В Лестер-хаус приезжали торговцы. Они привозили самые изысканные ткани, существовавшие в природе. Я в лихорадочной спешке создавала свой новый гардероб, и швеи не знали отдыха ни днем, ни ночью. Я заказывала экипажи, на дверцах которых герб Нидерландов переплетался с гербом Роберта. Я придумывала богатые украшения для себя, своей свиты и даже для лошадей. Я решила, что меня будет сопровождать большая группа дам и кавалеров. Кавалькада, скачущая в Гарвич, взволнует жителей окрестностей, которые никогда не видели подобного великолепия. То, что я им покажу, будет в сотни раз богаче и роскошнее того, чем когда-либо обладала королева.
Недели, проведенные в приготовлениях, были волнующими. Мне не терпелось поскорее отправиться в путешествие.
Одним февральским днем, когда приготовления находились в самом разгаре, я узнала, что ко двору прибыл секретарь королевы Дэвисон, сопровождавший Роберта в Нидерланды. Он привез королеве подробный отчет обо всем, что произошло со времени их отъезда.

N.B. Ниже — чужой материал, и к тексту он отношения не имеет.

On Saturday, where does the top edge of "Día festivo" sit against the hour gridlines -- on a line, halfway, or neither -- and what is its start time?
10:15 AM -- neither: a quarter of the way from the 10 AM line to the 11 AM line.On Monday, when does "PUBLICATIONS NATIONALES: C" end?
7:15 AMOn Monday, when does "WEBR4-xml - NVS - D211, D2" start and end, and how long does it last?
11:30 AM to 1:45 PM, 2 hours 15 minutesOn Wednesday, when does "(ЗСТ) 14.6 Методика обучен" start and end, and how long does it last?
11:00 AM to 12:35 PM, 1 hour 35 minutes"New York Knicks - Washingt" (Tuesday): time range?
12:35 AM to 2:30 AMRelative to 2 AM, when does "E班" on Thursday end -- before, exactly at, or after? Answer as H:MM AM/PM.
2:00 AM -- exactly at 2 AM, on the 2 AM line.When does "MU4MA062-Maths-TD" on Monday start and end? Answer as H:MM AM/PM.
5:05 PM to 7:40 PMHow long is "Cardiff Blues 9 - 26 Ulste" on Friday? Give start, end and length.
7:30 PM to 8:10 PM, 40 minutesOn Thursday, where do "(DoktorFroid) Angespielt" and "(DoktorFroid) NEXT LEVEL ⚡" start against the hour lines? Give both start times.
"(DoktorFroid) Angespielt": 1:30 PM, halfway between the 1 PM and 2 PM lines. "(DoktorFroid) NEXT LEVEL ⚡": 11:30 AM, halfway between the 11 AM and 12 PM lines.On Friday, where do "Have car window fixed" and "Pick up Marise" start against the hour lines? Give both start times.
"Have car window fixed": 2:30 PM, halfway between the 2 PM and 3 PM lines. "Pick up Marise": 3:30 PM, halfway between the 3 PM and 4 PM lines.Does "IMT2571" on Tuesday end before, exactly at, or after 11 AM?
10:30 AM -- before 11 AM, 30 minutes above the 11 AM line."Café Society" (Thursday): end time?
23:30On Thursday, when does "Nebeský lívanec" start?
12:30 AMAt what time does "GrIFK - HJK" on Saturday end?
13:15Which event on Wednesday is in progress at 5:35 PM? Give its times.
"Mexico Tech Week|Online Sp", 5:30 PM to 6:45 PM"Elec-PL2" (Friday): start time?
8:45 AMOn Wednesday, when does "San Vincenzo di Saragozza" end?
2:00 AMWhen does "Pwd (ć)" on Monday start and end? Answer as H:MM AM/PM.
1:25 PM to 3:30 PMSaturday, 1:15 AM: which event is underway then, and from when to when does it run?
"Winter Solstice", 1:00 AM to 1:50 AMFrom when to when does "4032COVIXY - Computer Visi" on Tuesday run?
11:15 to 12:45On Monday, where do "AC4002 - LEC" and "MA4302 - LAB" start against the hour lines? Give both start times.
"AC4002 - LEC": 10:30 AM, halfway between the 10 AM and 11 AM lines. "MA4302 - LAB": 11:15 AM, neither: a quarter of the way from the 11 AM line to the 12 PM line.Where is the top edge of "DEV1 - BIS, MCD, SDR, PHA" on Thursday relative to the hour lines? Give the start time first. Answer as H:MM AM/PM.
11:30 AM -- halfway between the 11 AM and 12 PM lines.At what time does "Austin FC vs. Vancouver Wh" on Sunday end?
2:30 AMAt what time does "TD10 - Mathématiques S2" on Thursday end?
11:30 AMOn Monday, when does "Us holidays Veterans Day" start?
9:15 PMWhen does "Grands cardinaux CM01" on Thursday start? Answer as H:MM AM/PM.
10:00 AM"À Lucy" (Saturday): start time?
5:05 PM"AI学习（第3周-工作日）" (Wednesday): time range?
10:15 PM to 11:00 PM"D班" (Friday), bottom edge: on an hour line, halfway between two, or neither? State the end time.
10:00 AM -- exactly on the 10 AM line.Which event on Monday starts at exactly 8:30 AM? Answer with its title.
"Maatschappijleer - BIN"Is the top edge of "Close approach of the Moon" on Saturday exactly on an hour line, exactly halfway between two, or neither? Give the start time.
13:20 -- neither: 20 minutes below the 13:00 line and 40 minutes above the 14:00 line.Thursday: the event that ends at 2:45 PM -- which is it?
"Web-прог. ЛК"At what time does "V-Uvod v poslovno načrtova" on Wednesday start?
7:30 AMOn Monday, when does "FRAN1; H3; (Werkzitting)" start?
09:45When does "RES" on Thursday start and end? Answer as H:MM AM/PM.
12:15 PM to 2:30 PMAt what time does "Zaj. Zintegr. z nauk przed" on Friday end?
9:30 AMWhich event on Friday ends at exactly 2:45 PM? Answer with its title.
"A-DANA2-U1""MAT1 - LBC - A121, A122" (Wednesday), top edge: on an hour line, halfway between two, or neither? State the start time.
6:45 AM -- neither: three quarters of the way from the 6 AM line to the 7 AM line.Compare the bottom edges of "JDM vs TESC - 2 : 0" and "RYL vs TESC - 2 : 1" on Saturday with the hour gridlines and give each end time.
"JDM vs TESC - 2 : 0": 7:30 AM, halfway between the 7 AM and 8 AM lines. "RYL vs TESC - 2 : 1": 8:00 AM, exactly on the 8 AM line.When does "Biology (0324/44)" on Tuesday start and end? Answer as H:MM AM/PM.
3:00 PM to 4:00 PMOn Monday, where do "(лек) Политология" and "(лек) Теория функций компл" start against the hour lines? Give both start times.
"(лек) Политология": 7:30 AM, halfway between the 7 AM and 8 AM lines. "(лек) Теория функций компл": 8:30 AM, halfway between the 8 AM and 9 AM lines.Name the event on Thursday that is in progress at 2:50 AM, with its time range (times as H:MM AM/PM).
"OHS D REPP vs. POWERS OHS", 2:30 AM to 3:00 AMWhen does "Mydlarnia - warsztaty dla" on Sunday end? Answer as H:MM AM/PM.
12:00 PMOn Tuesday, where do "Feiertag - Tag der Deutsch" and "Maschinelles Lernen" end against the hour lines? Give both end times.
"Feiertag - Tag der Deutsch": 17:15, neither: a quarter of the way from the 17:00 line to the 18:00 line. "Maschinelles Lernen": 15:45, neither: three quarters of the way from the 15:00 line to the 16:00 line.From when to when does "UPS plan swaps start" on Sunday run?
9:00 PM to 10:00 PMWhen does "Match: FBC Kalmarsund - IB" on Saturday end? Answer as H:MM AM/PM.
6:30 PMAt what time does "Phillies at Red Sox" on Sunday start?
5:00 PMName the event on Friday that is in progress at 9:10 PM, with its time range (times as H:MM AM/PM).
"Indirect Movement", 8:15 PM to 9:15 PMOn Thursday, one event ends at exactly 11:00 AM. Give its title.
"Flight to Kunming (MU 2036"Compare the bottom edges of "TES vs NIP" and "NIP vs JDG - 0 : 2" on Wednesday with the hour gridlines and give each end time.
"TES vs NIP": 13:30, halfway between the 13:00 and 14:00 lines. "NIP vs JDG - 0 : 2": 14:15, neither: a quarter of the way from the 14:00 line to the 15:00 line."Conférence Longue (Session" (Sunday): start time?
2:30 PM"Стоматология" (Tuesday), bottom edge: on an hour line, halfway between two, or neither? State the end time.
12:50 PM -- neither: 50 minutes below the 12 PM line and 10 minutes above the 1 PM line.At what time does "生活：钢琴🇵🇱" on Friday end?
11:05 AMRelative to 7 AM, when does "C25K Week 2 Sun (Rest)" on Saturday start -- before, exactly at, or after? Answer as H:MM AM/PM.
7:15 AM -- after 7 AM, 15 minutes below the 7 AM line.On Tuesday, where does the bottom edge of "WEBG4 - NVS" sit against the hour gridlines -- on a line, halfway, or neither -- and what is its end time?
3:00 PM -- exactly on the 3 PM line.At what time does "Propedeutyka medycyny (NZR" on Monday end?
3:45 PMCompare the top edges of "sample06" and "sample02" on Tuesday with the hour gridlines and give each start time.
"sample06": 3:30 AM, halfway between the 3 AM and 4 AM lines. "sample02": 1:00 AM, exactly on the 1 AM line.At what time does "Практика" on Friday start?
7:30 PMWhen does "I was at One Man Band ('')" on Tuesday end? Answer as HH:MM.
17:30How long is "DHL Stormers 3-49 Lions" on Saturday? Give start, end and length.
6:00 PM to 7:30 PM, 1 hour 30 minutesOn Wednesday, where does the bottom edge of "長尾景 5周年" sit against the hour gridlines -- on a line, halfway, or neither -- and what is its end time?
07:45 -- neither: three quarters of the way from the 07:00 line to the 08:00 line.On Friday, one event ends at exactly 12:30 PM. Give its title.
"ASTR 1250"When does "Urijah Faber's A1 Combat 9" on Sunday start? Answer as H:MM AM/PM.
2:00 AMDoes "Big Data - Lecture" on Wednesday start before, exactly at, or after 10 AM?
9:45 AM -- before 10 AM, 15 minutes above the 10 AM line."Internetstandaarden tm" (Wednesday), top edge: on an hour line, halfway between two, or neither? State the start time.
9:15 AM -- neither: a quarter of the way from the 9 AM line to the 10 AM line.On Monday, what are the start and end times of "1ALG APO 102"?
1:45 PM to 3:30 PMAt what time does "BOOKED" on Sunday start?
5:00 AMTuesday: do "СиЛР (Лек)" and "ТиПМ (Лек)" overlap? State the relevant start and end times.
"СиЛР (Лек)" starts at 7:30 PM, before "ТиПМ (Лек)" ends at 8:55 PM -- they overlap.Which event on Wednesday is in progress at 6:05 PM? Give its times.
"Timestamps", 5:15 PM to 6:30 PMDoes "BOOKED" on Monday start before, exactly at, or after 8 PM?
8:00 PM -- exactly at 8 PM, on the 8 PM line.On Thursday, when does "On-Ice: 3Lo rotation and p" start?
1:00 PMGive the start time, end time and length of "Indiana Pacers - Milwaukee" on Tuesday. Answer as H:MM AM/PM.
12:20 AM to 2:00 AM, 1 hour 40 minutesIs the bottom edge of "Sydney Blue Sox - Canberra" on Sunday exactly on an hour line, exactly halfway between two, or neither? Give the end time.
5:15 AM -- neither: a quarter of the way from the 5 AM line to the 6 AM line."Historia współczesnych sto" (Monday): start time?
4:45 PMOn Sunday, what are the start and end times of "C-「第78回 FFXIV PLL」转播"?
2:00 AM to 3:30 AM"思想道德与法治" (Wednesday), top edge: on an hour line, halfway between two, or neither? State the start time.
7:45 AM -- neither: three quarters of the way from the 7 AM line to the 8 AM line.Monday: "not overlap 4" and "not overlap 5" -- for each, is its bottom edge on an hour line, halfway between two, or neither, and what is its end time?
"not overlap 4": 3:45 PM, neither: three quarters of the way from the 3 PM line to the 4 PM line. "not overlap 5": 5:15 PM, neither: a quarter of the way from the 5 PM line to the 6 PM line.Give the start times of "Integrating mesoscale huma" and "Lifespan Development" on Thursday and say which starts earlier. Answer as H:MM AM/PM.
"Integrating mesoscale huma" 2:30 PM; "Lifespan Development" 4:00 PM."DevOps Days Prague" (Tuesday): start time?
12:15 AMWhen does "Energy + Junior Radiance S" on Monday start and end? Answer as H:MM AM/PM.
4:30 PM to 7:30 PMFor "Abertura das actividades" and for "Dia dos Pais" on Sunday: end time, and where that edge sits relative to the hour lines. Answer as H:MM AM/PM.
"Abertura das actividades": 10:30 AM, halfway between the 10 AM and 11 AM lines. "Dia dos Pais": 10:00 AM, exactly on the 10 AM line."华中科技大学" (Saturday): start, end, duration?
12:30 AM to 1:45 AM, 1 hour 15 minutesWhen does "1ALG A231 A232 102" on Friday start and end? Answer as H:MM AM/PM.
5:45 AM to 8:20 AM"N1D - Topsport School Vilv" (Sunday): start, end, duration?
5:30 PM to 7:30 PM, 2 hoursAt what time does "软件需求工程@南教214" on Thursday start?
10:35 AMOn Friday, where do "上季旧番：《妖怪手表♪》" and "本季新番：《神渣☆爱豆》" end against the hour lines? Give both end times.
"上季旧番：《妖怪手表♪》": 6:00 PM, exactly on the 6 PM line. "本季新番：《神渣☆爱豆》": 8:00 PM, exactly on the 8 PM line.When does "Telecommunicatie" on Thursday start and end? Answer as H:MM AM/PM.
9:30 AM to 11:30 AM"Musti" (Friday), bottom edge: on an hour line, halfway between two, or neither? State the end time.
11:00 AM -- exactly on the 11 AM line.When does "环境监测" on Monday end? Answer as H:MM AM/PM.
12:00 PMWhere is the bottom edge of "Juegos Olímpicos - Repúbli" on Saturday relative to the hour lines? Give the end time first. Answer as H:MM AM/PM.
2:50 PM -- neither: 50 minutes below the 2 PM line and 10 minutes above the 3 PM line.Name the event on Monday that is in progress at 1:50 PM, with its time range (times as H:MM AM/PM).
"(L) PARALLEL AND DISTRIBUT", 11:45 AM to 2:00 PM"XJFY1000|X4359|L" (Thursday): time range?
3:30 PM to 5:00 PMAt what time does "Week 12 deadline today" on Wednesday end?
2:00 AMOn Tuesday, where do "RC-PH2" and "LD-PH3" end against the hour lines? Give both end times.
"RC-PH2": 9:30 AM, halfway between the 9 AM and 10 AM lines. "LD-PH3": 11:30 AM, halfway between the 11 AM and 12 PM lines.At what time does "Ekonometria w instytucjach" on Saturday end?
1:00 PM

Роберт стал губернатором Соединенных провинций! Принять такой пост, не посоветовавшись с ней! Принять пост, который означал его постоянное проживание за пределами Англии! Свидетели вспышки ее гнева утверждают, что он был страшен.
Некто, стремясь посеять семена раздора, упомянул мимоходом, что графиня Лестер готовится к нему присоединиться. Присоединиться в качестве королевы.
Вот это была ругань! Говорят, она заткнула за пояс даже своего отца. Она поклялась кровью Христа, что проучит и Лестера, и его Волчицу. Так значит, им вздумалось поиграть в короля и королеву! Она покажет им, что короны не возлагаются на простолюдинов на том лишь основании, что им взбрело в голову, будто они достойны королевской власти!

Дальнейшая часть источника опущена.